[Records provided Boundary: Start]

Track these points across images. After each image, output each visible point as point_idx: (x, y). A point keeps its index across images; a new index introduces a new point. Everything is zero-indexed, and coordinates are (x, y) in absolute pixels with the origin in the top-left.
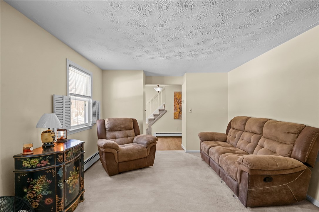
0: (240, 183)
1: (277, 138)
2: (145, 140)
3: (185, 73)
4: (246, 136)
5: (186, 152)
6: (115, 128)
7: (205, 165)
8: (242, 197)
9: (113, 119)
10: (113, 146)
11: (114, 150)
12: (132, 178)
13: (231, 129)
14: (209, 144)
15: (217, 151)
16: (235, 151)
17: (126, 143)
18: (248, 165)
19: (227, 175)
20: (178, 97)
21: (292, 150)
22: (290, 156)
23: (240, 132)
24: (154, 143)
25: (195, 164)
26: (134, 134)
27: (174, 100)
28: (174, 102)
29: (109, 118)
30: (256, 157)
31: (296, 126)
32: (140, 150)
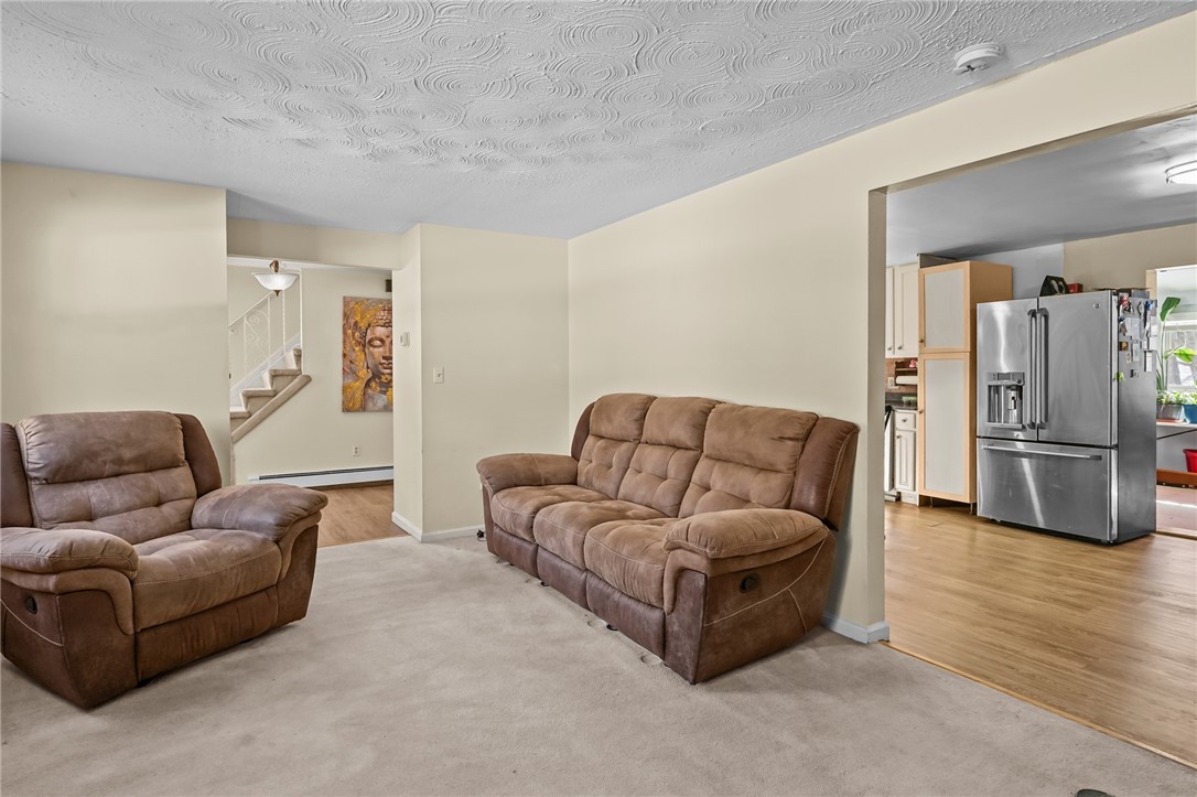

[Records provided Boundary: End]
[Records provided Boundary: Start]

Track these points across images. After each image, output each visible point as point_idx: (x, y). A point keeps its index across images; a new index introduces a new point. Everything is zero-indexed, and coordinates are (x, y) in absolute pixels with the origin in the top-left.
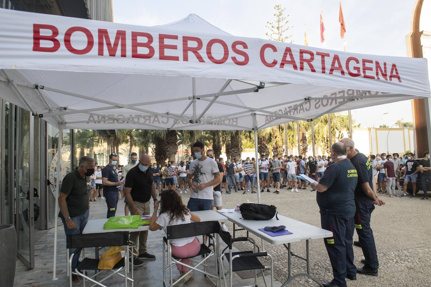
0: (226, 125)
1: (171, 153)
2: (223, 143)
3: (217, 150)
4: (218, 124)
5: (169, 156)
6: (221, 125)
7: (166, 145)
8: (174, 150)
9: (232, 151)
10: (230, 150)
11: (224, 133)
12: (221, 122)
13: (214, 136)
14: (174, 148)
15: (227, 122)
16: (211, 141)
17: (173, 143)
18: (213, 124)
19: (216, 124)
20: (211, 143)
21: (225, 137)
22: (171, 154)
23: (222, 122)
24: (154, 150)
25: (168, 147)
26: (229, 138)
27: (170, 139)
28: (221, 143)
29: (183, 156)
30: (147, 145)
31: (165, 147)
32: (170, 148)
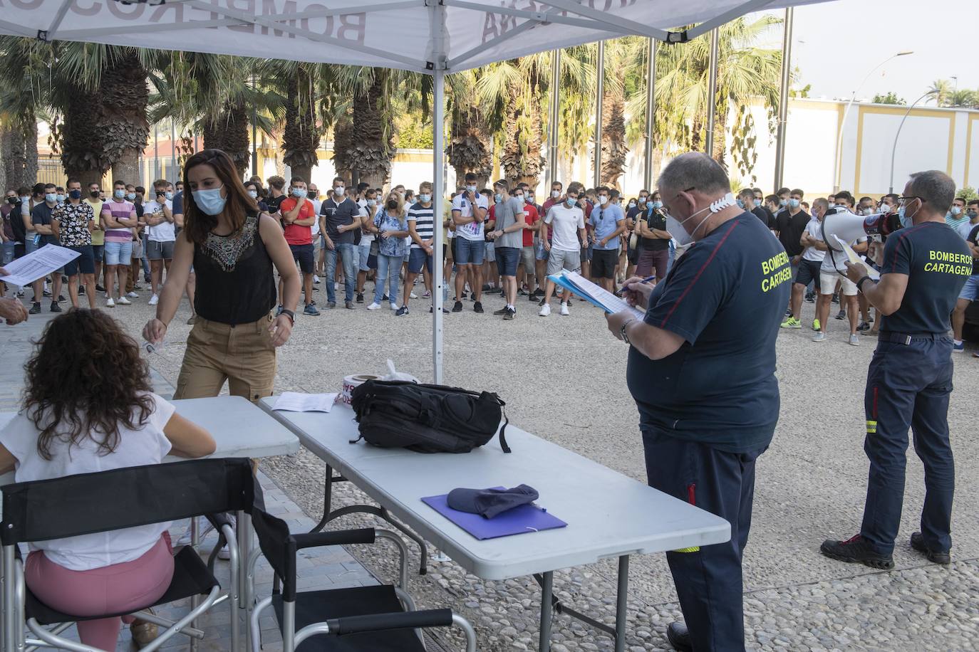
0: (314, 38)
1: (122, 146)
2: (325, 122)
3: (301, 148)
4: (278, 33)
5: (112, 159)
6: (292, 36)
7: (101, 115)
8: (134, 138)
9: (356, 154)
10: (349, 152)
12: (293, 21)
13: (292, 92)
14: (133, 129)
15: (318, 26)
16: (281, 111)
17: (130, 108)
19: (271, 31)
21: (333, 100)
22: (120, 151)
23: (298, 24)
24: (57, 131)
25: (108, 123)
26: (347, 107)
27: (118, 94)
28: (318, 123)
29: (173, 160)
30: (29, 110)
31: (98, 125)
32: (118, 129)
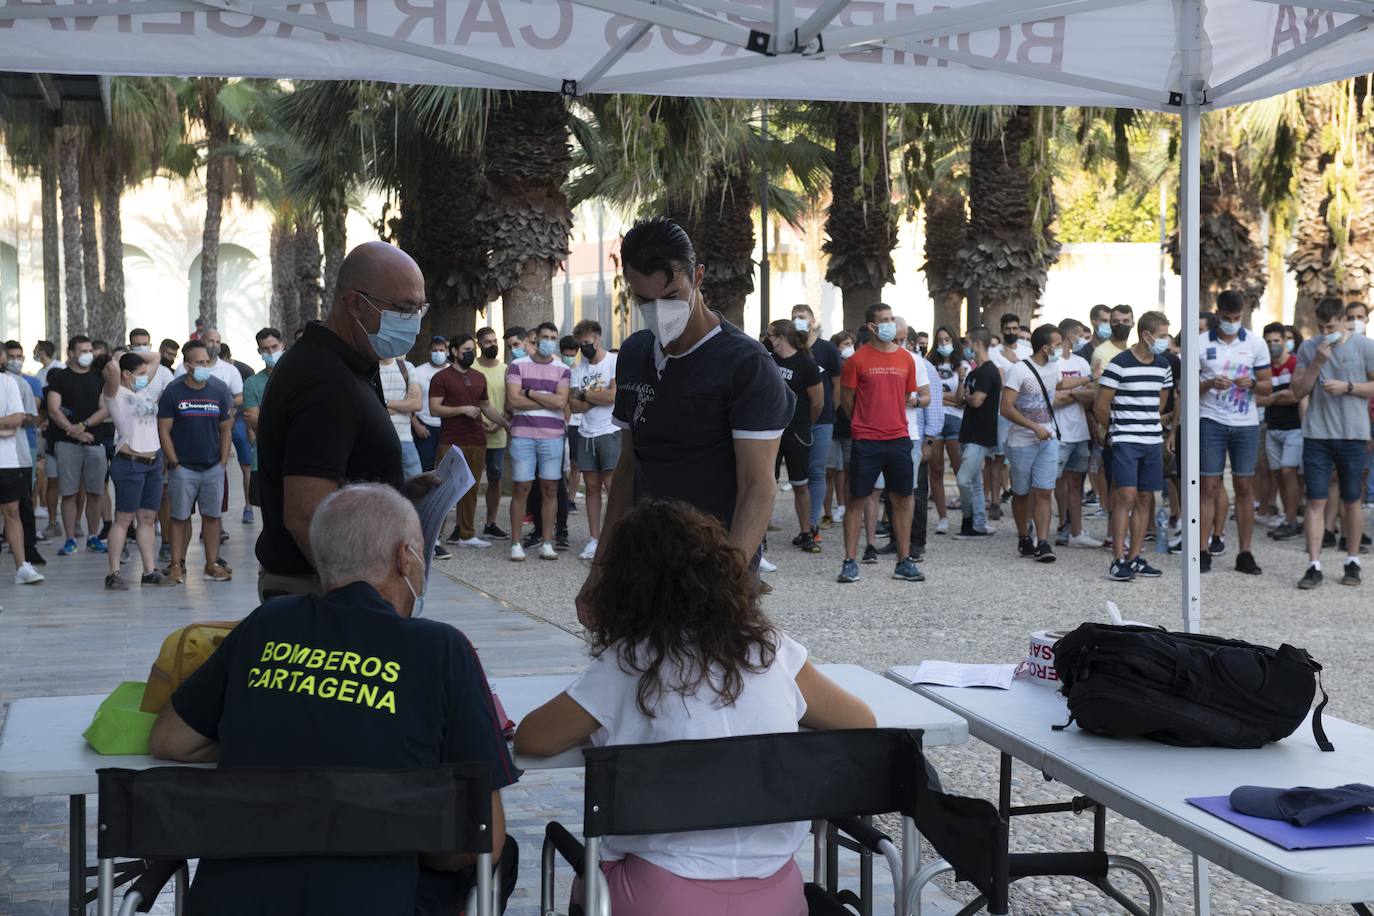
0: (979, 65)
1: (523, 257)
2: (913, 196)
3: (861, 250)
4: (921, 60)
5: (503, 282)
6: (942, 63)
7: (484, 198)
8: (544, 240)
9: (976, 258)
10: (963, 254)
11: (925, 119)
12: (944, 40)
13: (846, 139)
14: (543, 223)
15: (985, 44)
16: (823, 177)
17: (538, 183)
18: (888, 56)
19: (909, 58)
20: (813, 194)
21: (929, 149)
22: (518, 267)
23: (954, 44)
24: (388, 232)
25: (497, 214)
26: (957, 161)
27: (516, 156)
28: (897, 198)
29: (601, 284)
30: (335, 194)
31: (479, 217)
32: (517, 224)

[Records provided Boundary: End]

Please copy the lines above from the line with "9: (113, 119)" up to and including the line with "32: (140, 150)", exactly as written and with nothing else.

Solution to this problem:
9: (113, 119)
10: (113, 146)
11: (114, 150)
12: (132, 178)
13: (231, 129)
14: (209, 144)
15: (217, 151)
16: (235, 151)
17: (126, 143)
18: (248, 165)
19: (227, 175)
20: (178, 97)
21: (292, 150)
22: (290, 156)
23: (240, 132)
24: (154, 143)
25: (195, 164)
26: (134, 134)
27: (174, 100)
28: (174, 102)
29: (109, 118)
30: (256, 157)
31: (296, 126)
32: (140, 150)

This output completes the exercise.